La sequía altera el transporte y la agricultura europea

Más allá de la emergencia nuclear, la sequía tiene efectos sistémicos. El bajo caudal del Rin encarece el transporte de mercancías por barcaza, lo que repercute directamente en los costes logísticos de las industrias química y siderúrgica alemanas. En el Danubio, el tráfico de grano desde Ucrania y Rumanía hacia los puertos del mar Negro se resiente, añadiendo presión a unos mercados agrícolas ya tensos por las restricciones a la exportación en varios países. Las cosechas de maíz y girasol en el sureste de Europa sufren pérdidas que podrían traducirse en mayores precios de los alimentos en los lineales comunitarios. La situación recuerda a las olas de calor de 2015, 2018 y 2022, pero la persistencia de los bloqueos atmosféricos este verano sugiere una nueva normalidad climática que la economía europea tendrá que digerir.

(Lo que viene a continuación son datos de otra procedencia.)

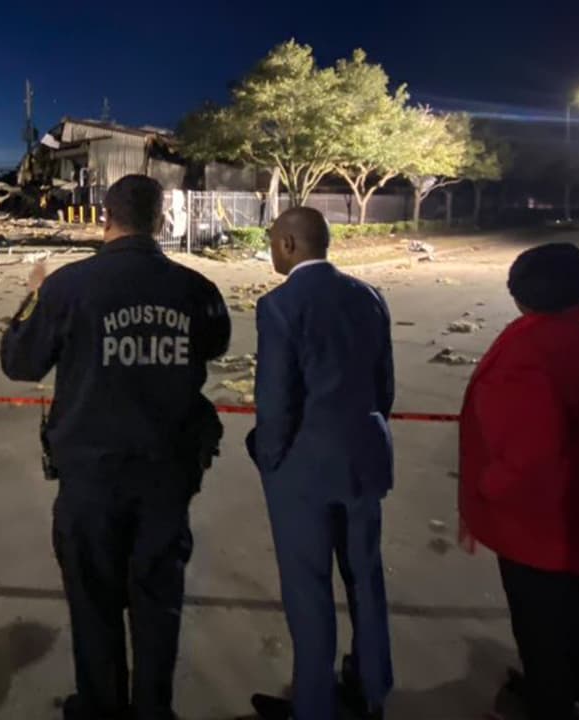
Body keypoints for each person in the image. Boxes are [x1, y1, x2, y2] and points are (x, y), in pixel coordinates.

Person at [0, 174, 231, 720]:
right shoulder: (196, 289)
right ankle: (154, 710)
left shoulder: (66, 287)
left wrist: (32, 297)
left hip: (90, 480)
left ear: (105, 217)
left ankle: (101, 708)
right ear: (159, 221)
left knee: (94, 603)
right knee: (158, 604)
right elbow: (216, 344)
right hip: (166, 478)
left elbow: (20, 363)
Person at [458, 243, 579, 720]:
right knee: (564, 607)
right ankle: (564, 686)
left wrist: (488, 489)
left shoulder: (523, 352)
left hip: (535, 519)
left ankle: (551, 703)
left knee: (537, 617)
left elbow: (531, 451)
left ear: (520, 296)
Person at [246, 207, 395, 720]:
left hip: (303, 470)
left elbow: (275, 399)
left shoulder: (280, 306)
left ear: (289, 243)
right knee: (365, 576)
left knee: (308, 589)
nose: (269, 251)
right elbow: (385, 386)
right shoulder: (369, 297)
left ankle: (314, 705)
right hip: (364, 456)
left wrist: (267, 457)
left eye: (271, 241)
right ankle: (373, 688)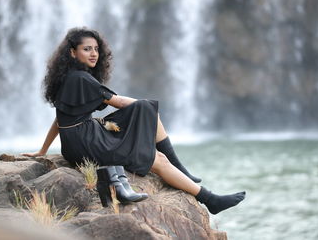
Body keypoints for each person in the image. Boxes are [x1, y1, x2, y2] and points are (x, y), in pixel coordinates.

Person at [22, 27, 245, 215]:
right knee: (155, 150)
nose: (93, 54)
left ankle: (201, 190)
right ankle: (207, 197)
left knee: (148, 120)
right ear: (72, 52)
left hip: (76, 143)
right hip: (87, 142)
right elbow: (117, 102)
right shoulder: (81, 79)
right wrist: (144, 106)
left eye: (96, 49)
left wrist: (43, 150)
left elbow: (60, 119)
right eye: (86, 49)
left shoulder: (68, 78)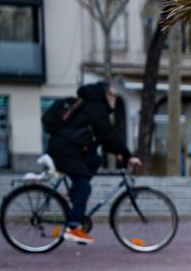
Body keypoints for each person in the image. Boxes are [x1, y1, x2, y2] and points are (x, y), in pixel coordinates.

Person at [47, 82, 142, 244]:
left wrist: (119, 153)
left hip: (69, 151)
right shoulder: (96, 108)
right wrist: (128, 156)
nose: (114, 98)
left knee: (96, 160)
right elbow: (109, 133)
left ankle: (74, 193)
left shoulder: (90, 107)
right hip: (65, 152)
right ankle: (73, 228)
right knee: (85, 187)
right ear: (105, 95)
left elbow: (103, 139)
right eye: (112, 95)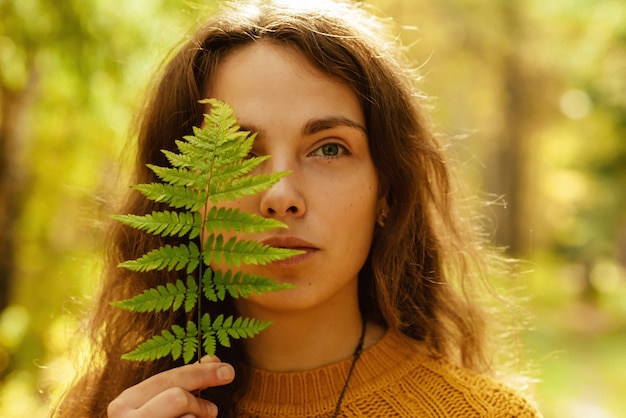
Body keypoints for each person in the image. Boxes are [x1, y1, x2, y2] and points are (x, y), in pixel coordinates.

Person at [53, 0, 541, 417]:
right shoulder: (109, 406)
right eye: (239, 151)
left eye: (329, 148)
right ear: (177, 192)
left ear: (386, 191)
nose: (281, 195)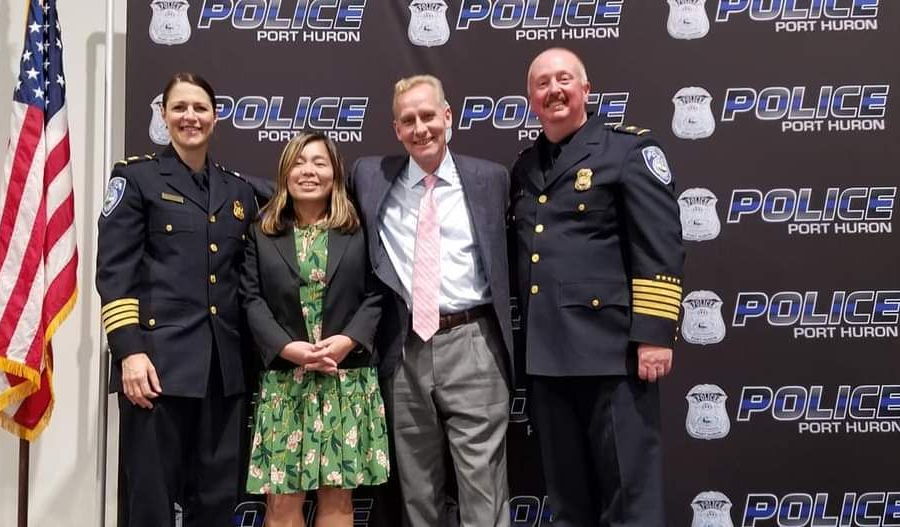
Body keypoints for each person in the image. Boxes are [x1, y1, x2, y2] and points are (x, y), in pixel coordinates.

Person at [509, 47, 685, 526]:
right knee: (569, 503)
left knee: (629, 497)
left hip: (614, 356)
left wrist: (654, 334)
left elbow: (661, 244)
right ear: (531, 99)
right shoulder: (525, 168)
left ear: (586, 89)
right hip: (548, 359)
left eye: (564, 79)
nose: (554, 90)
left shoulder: (627, 151)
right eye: (542, 84)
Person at [96, 72, 262, 527]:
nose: (191, 116)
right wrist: (129, 354)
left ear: (215, 116)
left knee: (216, 501)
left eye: (200, 108)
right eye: (180, 107)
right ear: (164, 116)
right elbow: (114, 274)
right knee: (151, 501)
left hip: (223, 375)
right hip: (156, 370)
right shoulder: (137, 179)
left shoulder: (238, 191)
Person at [349, 75, 514, 527]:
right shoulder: (369, 176)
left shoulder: (491, 179)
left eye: (428, 116)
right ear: (396, 129)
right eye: (408, 120)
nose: (420, 128)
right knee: (417, 491)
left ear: (448, 117)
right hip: (404, 349)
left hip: (474, 342)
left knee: (484, 487)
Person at [240, 132, 390, 527]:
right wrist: (289, 349)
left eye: (319, 162)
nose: (308, 171)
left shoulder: (360, 227)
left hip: (345, 377)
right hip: (286, 381)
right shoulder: (261, 231)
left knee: (338, 502)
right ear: (284, 173)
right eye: (298, 162)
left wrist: (347, 341)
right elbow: (251, 299)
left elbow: (378, 292)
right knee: (282, 504)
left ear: (335, 173)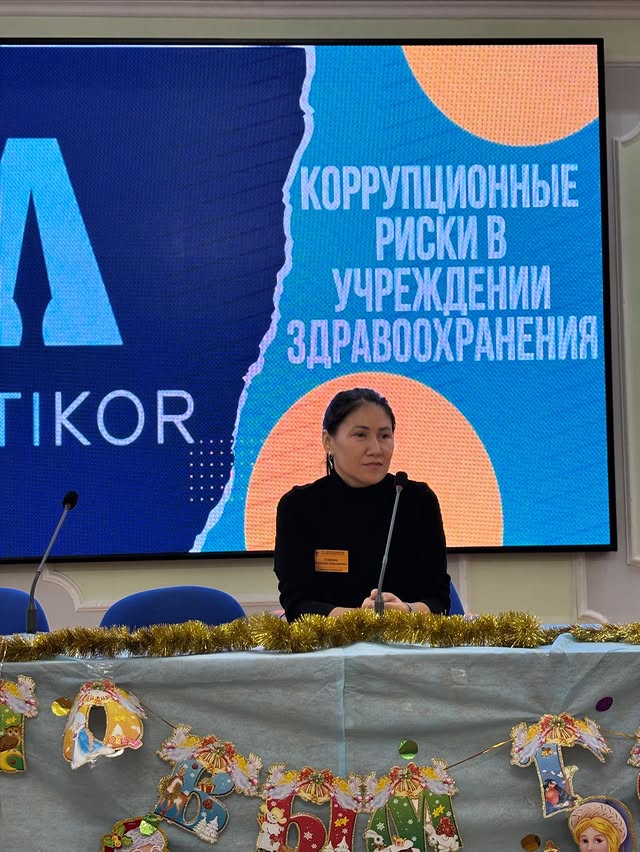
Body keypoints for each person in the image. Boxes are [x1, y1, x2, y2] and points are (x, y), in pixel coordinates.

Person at [274, 387, 451, 621]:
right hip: (328, 642)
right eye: (360, 435)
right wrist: (359, 619)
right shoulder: (298, 507)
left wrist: (405, 612)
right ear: (328, 441)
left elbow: (439, 601)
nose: (376, 449)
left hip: (406, 639)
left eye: (384, 436)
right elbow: (297, 605)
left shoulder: (416, 501)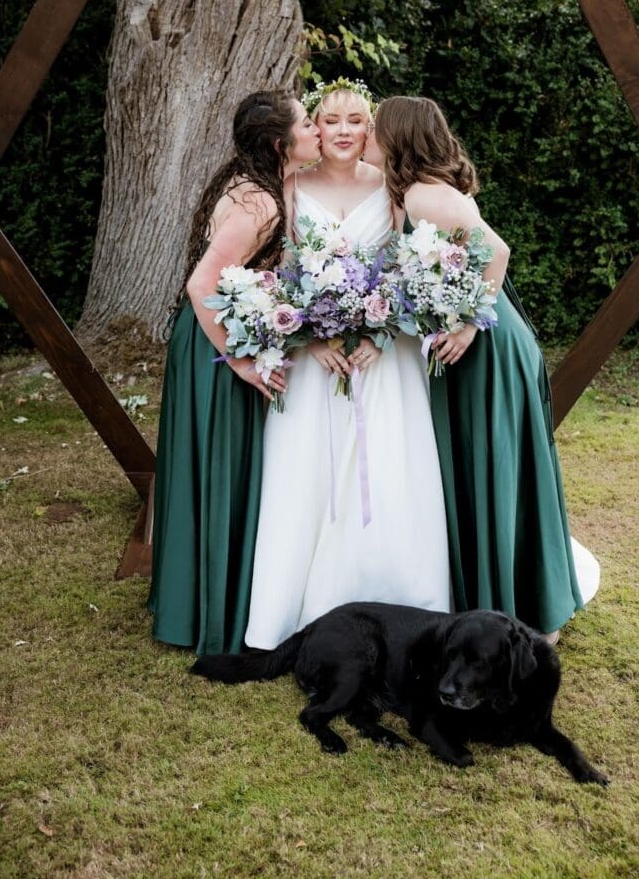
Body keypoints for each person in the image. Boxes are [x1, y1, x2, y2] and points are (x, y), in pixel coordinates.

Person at [371, 95, 599, 642]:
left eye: (377, 129)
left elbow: (496, 250)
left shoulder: (427, 195)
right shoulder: (408, 193)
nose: (371, 139)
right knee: (478, 462)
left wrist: (469, 323)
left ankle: (524, 607)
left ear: (398, 137)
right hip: (465, 344)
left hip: (489, 346)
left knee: (495, 463)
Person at [244, 82, 451, 651]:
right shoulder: (286, 188)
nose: (341, 131)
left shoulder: (394, 189)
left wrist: (382, 334)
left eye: (355, 120)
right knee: (307, 474)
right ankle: (295, 616)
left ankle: (400, 602)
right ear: (313, 127)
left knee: (387, 471)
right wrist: (309, 339)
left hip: (384, 360)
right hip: (316, 360)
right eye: (328, 120)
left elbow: (412, 270)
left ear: (371, 129)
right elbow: (277, 274)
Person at [148, 91, 321, 655]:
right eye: (308, 123)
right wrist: (242, 363)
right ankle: (208, 613)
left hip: (216, 337)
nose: (318, 129)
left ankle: (199, 600)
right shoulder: (258, 204)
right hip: (215, 347)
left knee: (217, 468)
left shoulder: (263, 186)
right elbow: (202, 285)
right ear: (280, 143)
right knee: (220, 467)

🌍 El impacto en España y Europa

Aunque la Península Ibérica no depende directamente del Danubio ni del Rin, el estrés hídrico europeo sí puede golpear los bolsillos de los españoles. La contracción del tráfico fluvial y los cortes en centrales como la de Cernavoda elevan los precios mayoristas de la electricidad en los mercados acoplados, como el MIBEL. Los futuros del gas natural en el TTF neerlandés tienden a reaccionar al alza cuando la logística del Rin se deteriora, porque las centrales de gas deben cubrir huecos de generación. En un contexto donde el Euríbor aún no ha soltado la mano de las hipotecas variables españolas, cualquier repunte inflacionista por el coste energético complica el margen del BCE para acelerar los recortes de tipos. El tejido exportador agroalimentario español —aceite de oliva, frutas, hortalizas— podría ver un repunte de la demanda europea si las cosechas del este se malogran, pero lo haría en un entorno de costes de producción al alza. La sequía en Europa ya no es solo una emergencia local; es una variable macroeconómica de primer orden.